**Aim of the exercise**
From the first line of the data below through the line holding "In this post, I'll continue to explore the", write out each line exactly as it stands.

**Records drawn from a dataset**
= = = = =

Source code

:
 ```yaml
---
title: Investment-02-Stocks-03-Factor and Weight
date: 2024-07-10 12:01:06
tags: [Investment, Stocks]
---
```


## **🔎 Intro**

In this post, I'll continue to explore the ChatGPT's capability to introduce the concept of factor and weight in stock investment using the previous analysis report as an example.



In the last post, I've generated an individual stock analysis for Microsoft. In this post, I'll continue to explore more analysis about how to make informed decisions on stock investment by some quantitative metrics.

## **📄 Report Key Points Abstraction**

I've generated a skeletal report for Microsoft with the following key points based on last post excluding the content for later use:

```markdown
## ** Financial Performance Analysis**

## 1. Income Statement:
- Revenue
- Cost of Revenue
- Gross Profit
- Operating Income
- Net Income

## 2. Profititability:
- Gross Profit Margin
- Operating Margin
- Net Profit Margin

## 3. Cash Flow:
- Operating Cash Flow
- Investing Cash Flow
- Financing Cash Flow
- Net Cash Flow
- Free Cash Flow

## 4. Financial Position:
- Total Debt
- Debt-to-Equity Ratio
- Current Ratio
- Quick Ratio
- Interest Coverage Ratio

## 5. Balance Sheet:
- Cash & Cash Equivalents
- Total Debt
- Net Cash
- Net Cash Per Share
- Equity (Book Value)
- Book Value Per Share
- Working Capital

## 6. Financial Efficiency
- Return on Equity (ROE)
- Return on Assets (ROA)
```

= = = = =

**Response to this task**
Source code

:
 ```yaml
---
title: Investment-02-Stocks-03-Factor and Weight
date: 2024-07-10 12:01:06
tags: [Investment, Stocks]
---
```


## **🔎 Intro**

In this post, I'll continue to explore the ChatGPT's capability to introduce the concept of factor and weight in stock investment using the previous analysis report as an example.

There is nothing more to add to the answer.